The morality of thoughts could be elaborated on a bit:
Thoughts precede both verbal and physical actions, and so thoughts are a nonphysical aspect of those actions.
Whenever I start a new habit, or stop an old habit, I fantasize about my words or deeds in the manner of whatever change I am trying to accomplish. After some thinking, I eventually see opportunities to act in new ways. And by leaning into that direction with the choices I make, I can affect real changes in patterns of being. Maybe my brain is wired differently from everyone else, but for me, thinking about certain actions makes it easier to engage in those actions.
Now this doesn't just apply to intended changes in behavior. I have also experienced how fantasizing about the pleasures of eating ice cream can lead to eating more ice cream than is healthy to consume. Or how ruminating on how mad I'll be if so and so does that thing again can lead to an angrier than normal response to some stupid problem.
I extrapolate that in a similar way, fantasizing (in essence, thinking) about committing a particular crime would make someone more succeptible to actually engaging in that criminal action. And that if the situation were to present itself it would require greater restraint to hold back than if such fantasies were not induldged.

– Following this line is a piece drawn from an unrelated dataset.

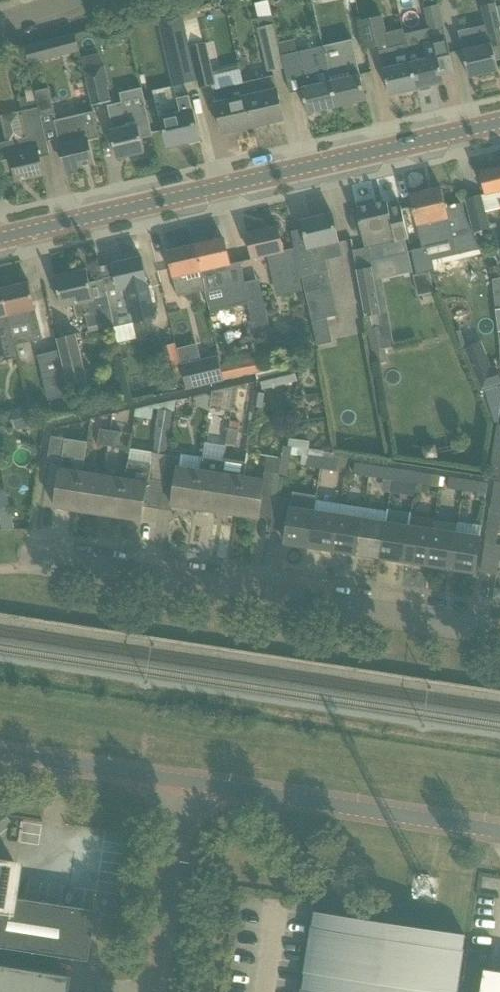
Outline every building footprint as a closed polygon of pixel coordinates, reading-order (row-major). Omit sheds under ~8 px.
[(445,28),(439,5),(425,8),(430,32),(432,31),(445,28)] [(180,12),(159,17),(175,86),(196,81),(180,12)] [(273,16),(258,19),(260,28),(258,28),(268,73),(285,69),(282,56),(275,24),(273,16)] [(367,49),(379,46),(389,44),(387,35),(383,16),(361,21),(367,49)] [(499,60),(499,29),(489,31),(488,25),(459,31),(469,77),(499,70),(497,60),(499,60)] [(411,61),(417,89),(445,83),(443,74),(454,71),(448,40),(434,43),(408,49),(411,61)] [(213,89),(223,133),(253,126),(244,83),(241,70),(215,76),(207,43),(190,47),(200,88),(216,85),(216,88),(213,89)] [(390,95),(417,89),(411,61),(408,49),(407,44),(380,51),(384,67),(390,95)] [(324,47),(282,56),(285,69),(288,80),(300,77),(308,114),(337,107),(329,70),(324,47)] [(10,56),(14,69),(28,66),(24,53),(10,56)] [(357,63),(329,70),(337,107),(366,101),(361,77),(360,77),(357,63)] [(84,70),(92,106),(111,102),(108,87),(110,87),(105,67),(102,67),(101,66),(84,70)] [(244,83),(253,126),(284,119),(274,75),(266,77),(244,83)] [(35,94),(42,116),(55,113),(49,89),(35,92),(35,90),(34,91),(35,94)] [(0,143),(0,161),(3,173),(14,170),(17,181),(44,175),(40,158),(50,156),(49,150),(42,116),(35,94),(27,96),(19,99),(28,137),(16,140),(0,143)] [(162,118),(168,146),(199,139),(190,96),(178,98),(181,114),(162,118)] [(145,105),(110,113),(114,132),(112,133),(111,133),(113,140),(117,158),(145,151),(142,139),(152,136),(145,105)] [(60,146),(66,170),(93,163),(88,141),(100,138),(96,121),(94,112),(55,121),(60,146)] [(481,173),(485,194),(466,199),(474,233),(491,229),(487,212),(499,209),(499,169),(481,173)] [(442,189),(411,196),(417,225),(422,248),(422,249),(427,248),(453,241),(456,254),(455,254),(455,256),(480,250),(461,203),(446,207),(442,189)] [(366,248),(353,251),(357,270),(373,267),(372,261),(408,253),(405,239),(409,238),(405,222),(401,206),(389,209),(387,201),(374,204),(373,200),(358,203),(359,208),(356,208),(361,228),(366,248)] [(304,229),(291,232),(295,249),(301,281),(303,280),(306,293),(332,287),(328,270),(327,271),(325,261),(321,246),(338,242),(340,242),(338,233),(333,213),(302,221),(304,229)] [(268,256),(277,297),(303,291),(301,281),(295,249),(284,251),(278,226),(247,233),(253,259),(268,256)] [(207,239),(196,241),(196,245),(202,271),(201,271),(206,291),(210,311),(248,302),(244,283),(245,283),(240,262),(230,265),(229,258),(224,239),(208,242),(207,239)] [(196,245),(167,252),(178,297),(206,291),(201,271),(202,271),(196,245)] [(432,271),(427,248),(422,249),(422,248),(411,251),(417,275),(429,272),(432,271)] [(114,327),(115,327),(156,318),(152,302),(156,301),(152,285),(149,286),(142,257),(113,264),(115,275),(103,278),(107,297),(105,298),(113,327),(114,327)] [(435,264),(441,288),(457,284),(452,260),(435,264)] [(489,268),(491,274),(499,271),(498,265),(489,268)] [(357,270),(373,351),(388,348),(384,326),(382,327),(380,315),(381,314),(373,267),(357,270)] [(86,315),(90,332),(113,327),(105,298),(94,300),(87,270),(55,277),(62,308),(75,305),(78,317),(86,315)] [(30,283),(2,290),(10,328),(14,341),(32,337),(33,342),(43,340),(36,309),(34,302),(30,283)] [(10,328),(2,290),(0,290),(0,330),(10,328)] [(251,307),(249,307),(255,334),(271,330),(265,304),(251,307)] [(327,317),(312,321),(317,346),(332,343),(327,317)] [(65,375),(68,388),(69,388),(89,383),(77,335),(58,339),(60,350),(59,350),(65,375)] [(466,351),(483,393),(499,388),(499,375),(499,373),(493,375),(481,346),(466,351)] [(170,372),(172,382),(185,379),(177,347),(163,351),(169,372),(170,372)] [(59,350),(38,356),(44,381),(65,375),(59,350)] [(218,356),(181,365),(187,388),(187,390),(224,381),(224,380),(218,356)] [(221,366),(225,379),(256,372),(256,373),(261,372),(259,366),(260,365),(259,357),(221,366)] [(261,378),(264,389),(298,381),(294,365),(276,369),(276,368),(261,372),(256,373),(258,379),(261,378)] [(212,397),(210,408),(231,412),(236,387),(213,392),(212,397)] [(257,394),(255,407),(264,408),(265,395),(257,394)] [(31,406),(13,411),(18,431),(36,427),(31,406)] [(159,409),(155,439),(169,441),(174,411),(159,409)] [(226,444),(237,446),(240,430),(239,430),(240,422),(231,421),(230,429),(228,429),(226,444)] [(98,445),(108,446),(110,431),(100,429),(98,445)] [(108,446),(120,448),(122,432),(110,431),(108,446)] [(54,508),(76,512),(82,473),(83,473),(88,442),(52,437),(48,464),(61,465),(62,456),(76,459),(74,472),(60,470),(54,508)] [(245,517),(259,519),(262,497),(275,499),(274,506),(279,506),(280,498),(275,497),(279,475),(283,475),(287,447),(283,446),(281,459),(267,457),(264,480),(251,478),(245,517)] [(308,471),(313,472),(315,469),(321,470),(323,452),(323,451),(310,449),(309,450),(299,448),(298,455),(303,455),(302,464),(308,464),(307,467),(308,471)] [(499,473),(499,449),(494,448),(491,472),(499,473)] [(172,506),(188,508),(195,456),(182,454),(182,451),(169,449),(168,456),(166,455),(162,482),(175,484),(172,506)] [(120,518),(142,521),(147,484),(148,484),(149,480),(162,482),(166,455),(130,450),(128,467),(127,467),(125,479),(120,518)] [(321,470),(337,472),(340,453),(336,453),(336,454),(323,452),(321,470)] [(188,508),(216,513),(222,474),(224,458),(224,460),(195,456),(188,508)] [(354,474),(368,476),(370,465),(356,462),(354,474)] [(368,476),(392,480),(393,468),(370,465),(368,476)] [(392,480),(415,484),(417,472),(393,468),(392,480)] [(415,484),(440,488),(441,476),(417,472),(415,484)] [(76,512),(98,515),(104,476),(83,473),(82,473),(76,512)] [(222,474),(216,513),(245,517),(251,478),(222,474)] [(98,515),(120,518),(125,479),(104,476),(98,515)] [(448,488),(463,491),(465,479),(450,477),(448,488)] [(477,499),(485,500),(488,483),(465,479),(463,491),(478,493),(477,499)] [(0,494),(0,510),(9,508),(6,492),(0,494)] [(499,521),(499,497),(492,496),(489,520),(499,521)] [(279,506),(288,508),(289,499),(280,498),(279,506)] [(0,510),(0,521),(2,530),(14,529),(9,508),(0,510)] [(291,509),(286,544),(309,547),(314,513),(291,509)] [(386,524),(380,558),(389,559),(404,562),(409,528),(412,513),(388,510),(386,524)] [(309,547),(333,551),(338,517),(314,513),(309,547)] [(333,551),(357,554),(361,520),(338,517),(333,551)] [(357,554),(380,558),(386,524),(361,520),(357,554)] [(497,545),(499,531),(499,521),(489,520),(485,543),(497,545)] [(404,562),(428,565),(433,531),(410,528),(409,528),(404,562)] [(428,565),(452,569),(457,535),(433,531),(428,565)] [(452,569),(475,573),(480,538),(457,535),(452,569)] [(497,575),(499,555),(499,545),(497,545),(485,543),(481,572),(497,575)] [(85,961),(93,911),(10,898),(15,865),(0,863),(0,948),(85,961)] [(463,949),(465,935),(316,912),(313,927),(312,927),(305,972),(306,973),(303,990),(302,990),(302,991),(457,991),(463,949)] [(67,976),(0,966),(0,991),(65,991),(67,976)] [(485,969),(481,991),(499,991),(499,971),(485,969)]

While the thoughts themselves alone cause no harm, because they have the effect of pulling one in the direction of nonvirtue, they are inseparable from that chain of cause and effect that brings about variously moral and immoral actions.
So I categorize thoughts as having degrees of morality similar to how actions do. But I am not a mind reader, and have trouble understanding exactly what people mean when they speak, so I do my best to always avoid judging the morality of others, but instead try to consider my own, and act accordingly.